One of the most common problems with presentations stems from the relationship between the presenter and their visual aids. The relationship between these two aspects of a presentation is fundamental to its success, and it is like the relationship between a man and his donkey.
Typically a man would use a donkey to help carry the load. Donkeys are very good at carrying heavy loads and are very sure-footed but they rarely know where to go so they must be lead by the man.
Similarly, visual aids can be very good at creating strong mental images which helps the presenter to communicate his or her message. However, the presenter must lead the visual aid.
All too often, presenters bring up the next slide before they start talking about the subject. This may be because they are relying on the slide to remind them what to talk about next, or it may be because they don’t know any better. This turns the whole process of giving a presentation on its head. The slides lead the presentation and the presenter is reduced to the role of explaining what the slides say.
The problem is that the audience look at the slide as soon as it comes up, if the slide is understandable then the audience will immediately know what the presenter is going to talk about. They very quickly decide whether or not they already know about this aspect of the presentation and decide whether to listen to the speaker or switch off. This is made even worse if the slides contain a set of bullet points, which the audience can read.
While the slides, just like a donkey, can be the presenter’s beast of burden, conveying large amounts of information succinctly and successfully, hence relieving the presenter from having to describe everything in great detail, remember the slides need to be led by the presenter for the presentation to go in the right direction.
What load should your donkey carry?
To put it another way what are your slides for? Your visual aids should be exactly what it says on the tin. They should be something worth looking at and should help to get your message across.
Common mistakes with slides include using then as the speakers notes, which we have already covered above and using them as handouts after the presentation. Visual aids do not make good handouts. If your slides work well as a handout to be re-read after then event when you are no longer present, I can guarantee that they will not work well as visual aids. This is because visual aids need to be designed to accompany the spoken word, while handouts need to be designed as stand alone documents that work on their own without any additional words.

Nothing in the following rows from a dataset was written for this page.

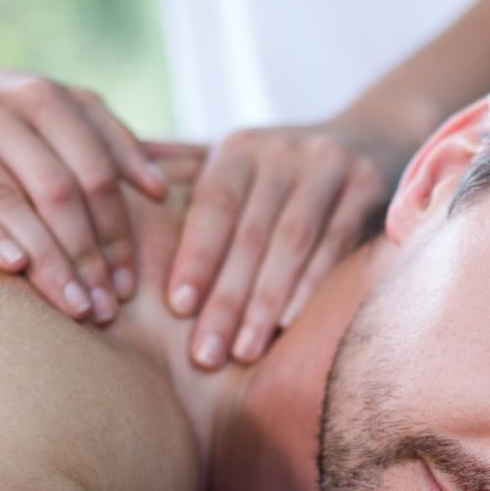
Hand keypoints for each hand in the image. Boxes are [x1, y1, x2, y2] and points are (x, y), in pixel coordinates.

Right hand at [0, 54, 169, 322]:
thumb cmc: (4, 111)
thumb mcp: (60, 107)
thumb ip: (111, 140)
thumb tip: (159, 189)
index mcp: (40, 97)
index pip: (92, 172)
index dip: (116, 232)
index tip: (128, 285)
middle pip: (55, 190)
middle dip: (86, 256)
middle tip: (104, 310)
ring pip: (7, 200)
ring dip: (47, 259)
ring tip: (73, 306)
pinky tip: (13, 266)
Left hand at [161, 113, 402, 369]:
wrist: (373, 136)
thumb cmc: (284, 171)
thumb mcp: (239, 163)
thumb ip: (183, 176)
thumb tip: (116, 188)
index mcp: (240, 148)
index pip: (213, 204)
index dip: (196, 256)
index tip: (178, 307)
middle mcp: (283, 151)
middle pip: (251, 233)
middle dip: (226, 298)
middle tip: (204, 355)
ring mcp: (330, 166)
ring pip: (293, 243)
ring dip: (265, 303)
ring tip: (243, 352)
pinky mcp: (369, 187)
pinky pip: (336, 245)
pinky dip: (311, 287)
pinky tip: (289, 326)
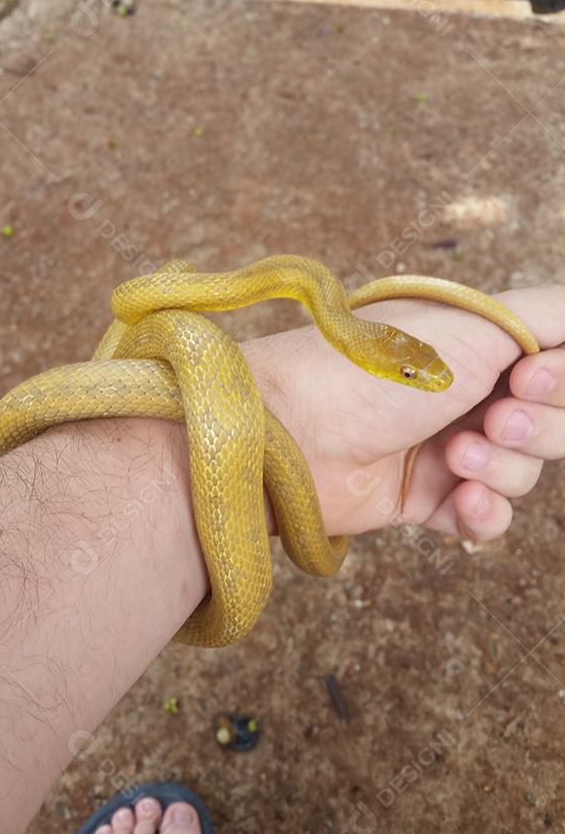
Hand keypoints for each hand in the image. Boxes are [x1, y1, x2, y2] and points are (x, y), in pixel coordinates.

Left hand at [244, 283, 564, 541]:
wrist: (296, 432)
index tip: (525, 377)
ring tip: (453, 459)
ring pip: (525, 472)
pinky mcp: (426, 498)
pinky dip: (483, 515)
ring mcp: (450, 446)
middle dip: (536, 429)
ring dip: (501, 469)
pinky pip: (487, 517)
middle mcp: (472, 391)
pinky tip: (461, 501)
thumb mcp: (476, 322)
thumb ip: (549, 315)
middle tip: (492, 421)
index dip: (559, 382)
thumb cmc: (379, 366)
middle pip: (554, 424)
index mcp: (485, 343)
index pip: (559, 371)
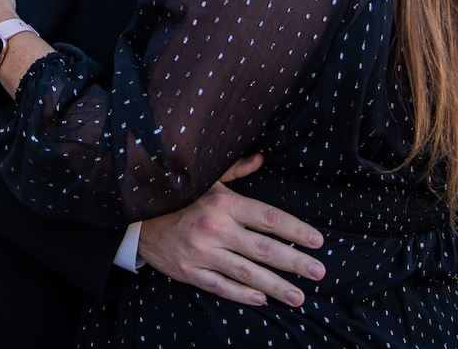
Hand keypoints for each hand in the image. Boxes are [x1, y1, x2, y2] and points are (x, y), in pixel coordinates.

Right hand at [138, 174, 325, 307]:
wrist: (138, 218)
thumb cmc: (179, 197)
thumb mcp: (207, 178)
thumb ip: (236, 170)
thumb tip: (261, 158)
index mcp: (223, 202)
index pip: (269, 219)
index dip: (296, 230)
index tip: (317, 241)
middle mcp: (215, 228)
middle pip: (264, 249)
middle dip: (295, 262)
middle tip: (319, 273)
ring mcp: (202, 252)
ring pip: (247, 273)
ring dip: (276, 286)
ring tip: (299, 296)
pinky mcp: (190, 271)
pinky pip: (221, 286)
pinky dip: (242, 294)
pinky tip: (262, 299)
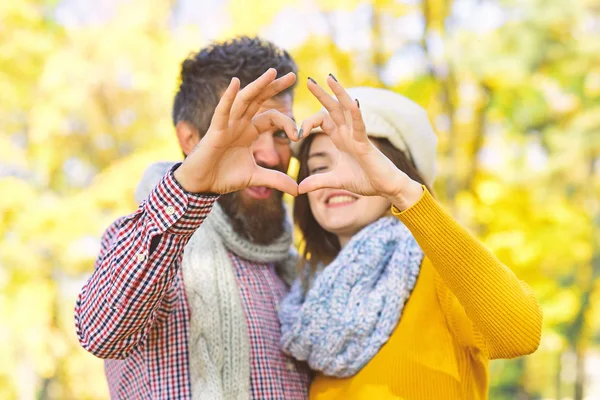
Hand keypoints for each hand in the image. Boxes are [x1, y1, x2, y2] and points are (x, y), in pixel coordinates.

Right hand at [174, 69, 299, 195]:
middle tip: (292, 75)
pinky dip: (228, 97)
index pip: (272, 119)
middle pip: (259, 100)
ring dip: (258, 85)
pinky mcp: (215, 131)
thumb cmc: (223, 177)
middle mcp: (239, 124)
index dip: (287, 124)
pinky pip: (222, 112)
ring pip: (244, 101)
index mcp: (249, 132)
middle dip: (275, 87)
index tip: (298, 136)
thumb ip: (276, 180)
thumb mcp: (255, 177)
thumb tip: (298, 190)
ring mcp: (227, 125)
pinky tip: (235, 83)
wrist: (201, 185)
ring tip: (272, 72)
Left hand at [298, 76, 422, 209]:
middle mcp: (348, 133)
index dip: (308, 123)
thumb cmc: (365, 180)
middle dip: (321, 94)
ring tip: (330, 78)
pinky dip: (356, 114)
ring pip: (347, 110)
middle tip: (308, 80)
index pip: (322, 120)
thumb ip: (317, 182)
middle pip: (333, 108)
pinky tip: (352, 102)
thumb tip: (298, 188)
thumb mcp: (335, 181)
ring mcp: (357, 136)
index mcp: (340, 138)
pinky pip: (360, 126)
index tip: (297, 134)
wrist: (385, 188)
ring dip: (339, 93)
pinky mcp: (366, 143)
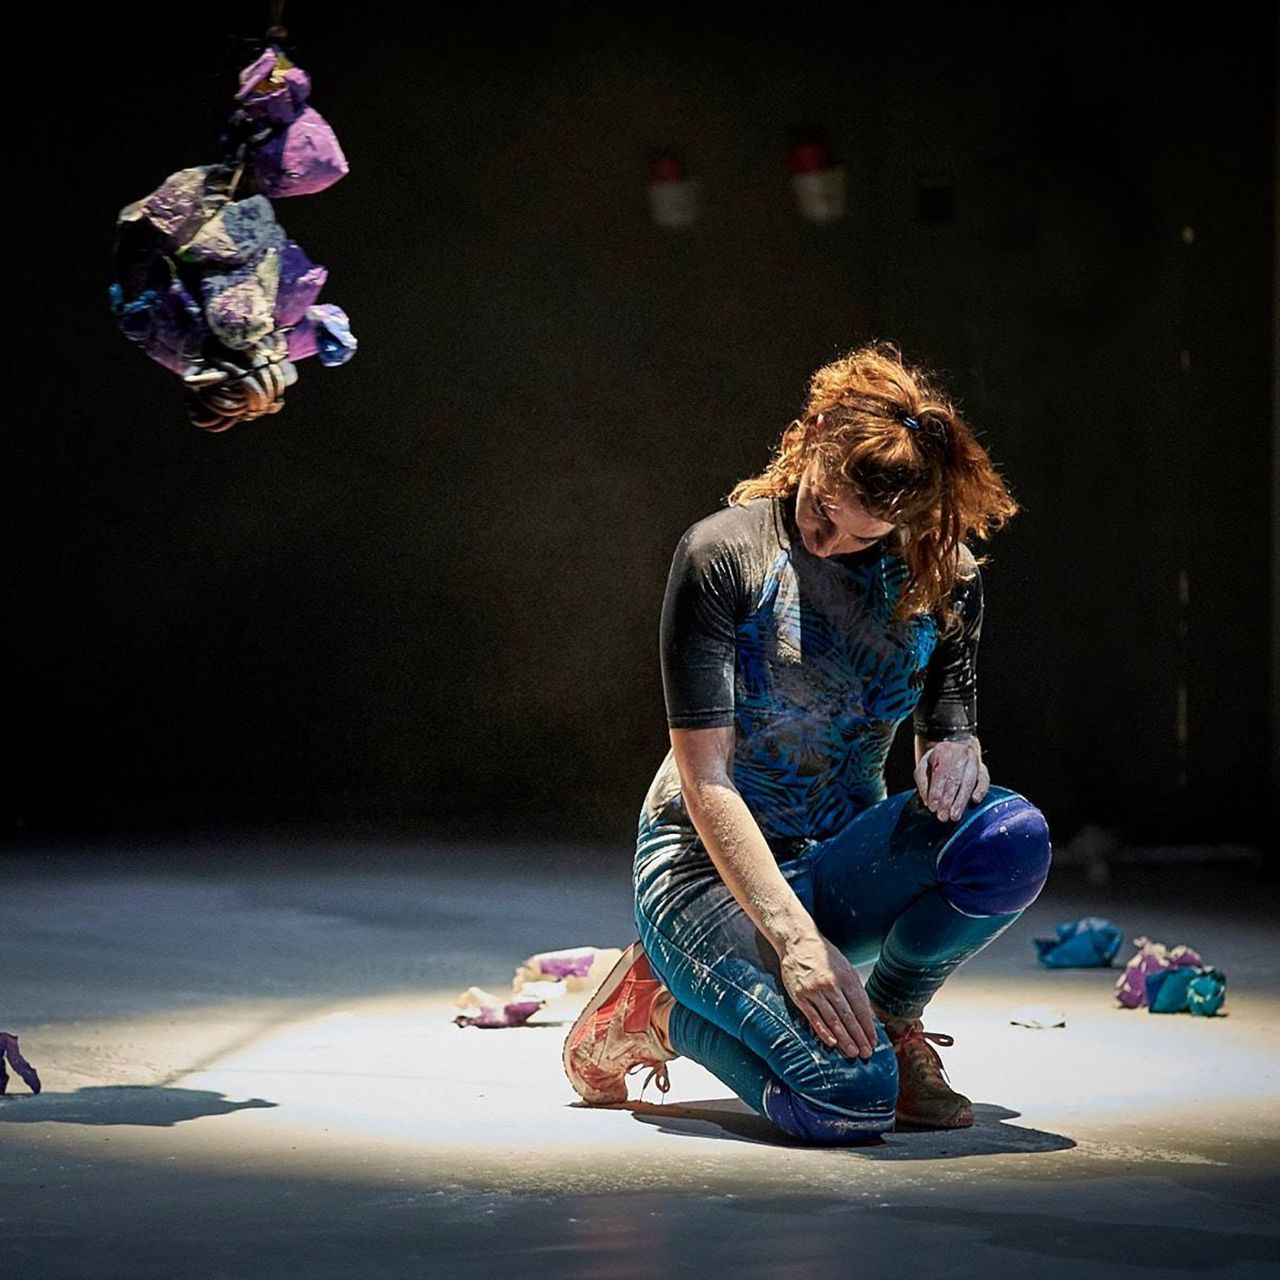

When can your donkey lead?
The only time that it is safe to display a visual aid, in advance of talking about the subject, is when the visual aid needs to be explained before is becomes meaningful. Creating visual aids of this nature can work very well, as when it is displayed they audience look at it and think “what is this all about?” and will immediately turn their attention back to the speaker of an explanation. Well designed animation has its part to play in this type of slide, so that the picture comes together through animation of the slide as the presenter tells the story.